D’abord, il est important de savoir que lorsqu’un projet est susceptible d’avoir des conséquences environnementales négatives, la LQE impose à son promoteur l’obligation d’obtenir au préalable une autorisation environnementale du ministère du Développement Durable, de l’Environnement et des Changements climatiques (Ministère de l’environnement) (art. 22 LQE). Toutefois, certaines activités identifiées dans le Règlement relatif à l’application de la Loi sur la qualité de l’environnement (RALQE) sont exemptées de cette obligation.

La mobilisation sociale entourant le développement de l’industrie du gaz de schiste au Québec a permis à la population de constater certaines lacunes de la LQE dans les secteurs minier, pétrolier et gazier. Ainsi, les 29 puits forés et les 18 puits fracturés dans la province jusqu’en 2011 [2] ont été réalisés sans avoir été autorisés selon la LQE, et cela, en vertu de l’exemption accordée aux « travaux de forage autorisés en vertu de la Loi sur les mines » contenue dans le RALQE (art. 2 (6)). De plus, ces activités étaient expressément exclues de la procédure d’évaluation et d’examen des impacts de la LQE et n’ont donné lieu à aucune audience ou consultation publique. En juin 2011, une exception à l’exemption est introduite dans le RALQE pour les travaux de forage autorisés en vertu de la Loi sur les mines lorsqu’ils sont « destinés à rechercher ou à exploiter du pétrole ou du gaz naturel dans le shale » et pour « toute opération de fracturation destinée à rechercher ou à exploiter du pétrole ou du gaz naturel ». Dans le cas des opérations de fracturation, l’autorisation environnementale est obligatoire, peu importe la présence d’une formation de shale. Par conséquent, depuis juin 2011, tous les travaux de forage autorisés en vertu de la Loi sur les mines et qui sont destinés à rechercher des hydrocarbures dans le shale sont expressément assujettis à l’obligation d’obtenir une autorisation environnementale au préalable. De plus, les modifications de juin 2011 exigent également du promoteur de ces activités qu’il informe et consulte le public, de même que la municipalité, avant de demander son autorisation environnementale (art 7.1 et 7.2 RALQE).

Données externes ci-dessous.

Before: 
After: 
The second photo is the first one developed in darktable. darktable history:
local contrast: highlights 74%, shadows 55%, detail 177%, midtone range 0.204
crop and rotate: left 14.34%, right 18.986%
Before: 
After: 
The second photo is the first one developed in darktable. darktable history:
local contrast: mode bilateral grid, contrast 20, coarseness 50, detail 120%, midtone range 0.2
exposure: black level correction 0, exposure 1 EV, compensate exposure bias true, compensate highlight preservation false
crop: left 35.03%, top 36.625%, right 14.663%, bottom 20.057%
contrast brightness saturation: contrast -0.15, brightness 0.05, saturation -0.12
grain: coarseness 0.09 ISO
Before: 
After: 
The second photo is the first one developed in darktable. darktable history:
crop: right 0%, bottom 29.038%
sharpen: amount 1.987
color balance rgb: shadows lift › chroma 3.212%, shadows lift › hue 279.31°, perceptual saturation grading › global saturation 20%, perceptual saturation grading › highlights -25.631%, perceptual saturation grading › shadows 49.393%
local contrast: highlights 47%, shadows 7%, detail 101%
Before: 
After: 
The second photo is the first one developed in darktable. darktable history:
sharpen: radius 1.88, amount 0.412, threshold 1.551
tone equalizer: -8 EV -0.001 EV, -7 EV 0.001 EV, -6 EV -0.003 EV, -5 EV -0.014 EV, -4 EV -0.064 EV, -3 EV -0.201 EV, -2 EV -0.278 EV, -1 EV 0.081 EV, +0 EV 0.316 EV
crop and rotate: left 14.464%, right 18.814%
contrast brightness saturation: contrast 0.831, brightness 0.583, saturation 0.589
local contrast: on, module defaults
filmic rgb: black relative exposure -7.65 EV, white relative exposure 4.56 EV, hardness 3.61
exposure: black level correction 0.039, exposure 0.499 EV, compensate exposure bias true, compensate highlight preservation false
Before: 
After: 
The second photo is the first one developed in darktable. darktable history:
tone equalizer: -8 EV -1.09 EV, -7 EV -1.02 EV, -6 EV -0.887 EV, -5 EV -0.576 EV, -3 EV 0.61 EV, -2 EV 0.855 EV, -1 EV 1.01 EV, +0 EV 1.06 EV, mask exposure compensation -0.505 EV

En plus de respecter la LQE, une entreprise qui recherche des hydrocarbures doit également respecter la Loi sur les mines et être titulaire d’un permis de recherche de pétrole, de gaz naturel et de réservoir souterrain [3]. Hydrocarbures Anticosti, détentrice de la grande majorité des permis de recherche sur l’île émis en vertu de la Loi sur les mines [4], a réalisé des travaux dans la shale de la Formation de Macasty. À première vue, ces activités sont assujetties, depuis 2011, à l’obligation d’obtenir au préalable une autorisation environnementale. Par exemple, pendant l’été 2014-2015, la société a effectué des travaux qu’elle a qualifiés, non pas de forages, mais de « sondages stratigraphiques ». Ces travaux de recherche visaient àrecueillir des données sur les couches sédimentaires du shale de la Formation de Macasty afin de déterminer les meilleurs endroits pour entamer l’exploitation des hydrocarbures. De plus, de par la nature de ces travaux, une modification à la qualité de l’environnement était susceptible de survenir ou il pouvait en résulter l’émission, le dégagement, le dépôt ou le rejet de contaminants dans l’environnement. D’ailleurs, les sondages stratigraphiques sur l’île ont entraîné des rejets d’eau de forage et d’huile de ciment dans l’environnement [5]. Plusieurs ont souligné que ces activités de forage auraient dû faire l’objet d’une autorisation environnementale en vertu de la LQE et ont dénoncé le changement de vocabulaire des promoteurs après 2011 pour contourner la LQE [6].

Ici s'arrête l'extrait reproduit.